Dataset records
|---|
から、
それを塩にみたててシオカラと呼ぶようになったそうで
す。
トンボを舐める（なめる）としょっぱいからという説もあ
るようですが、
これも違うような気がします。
|---|
**REQUIREMENT**
Write out every line of the rows above as a JSON list of strings, one string per line, with blank lines omitted.

**WRITTEN REPLY**
[
  "から、",
  "それを塩にみたててシオカラと呼ぶようになったそうで",
  "す。",
  "トンボを舐める（なめる）としょっぱいからという説もあ",
  "るようですが、",
  "これも違うような気がします。"
]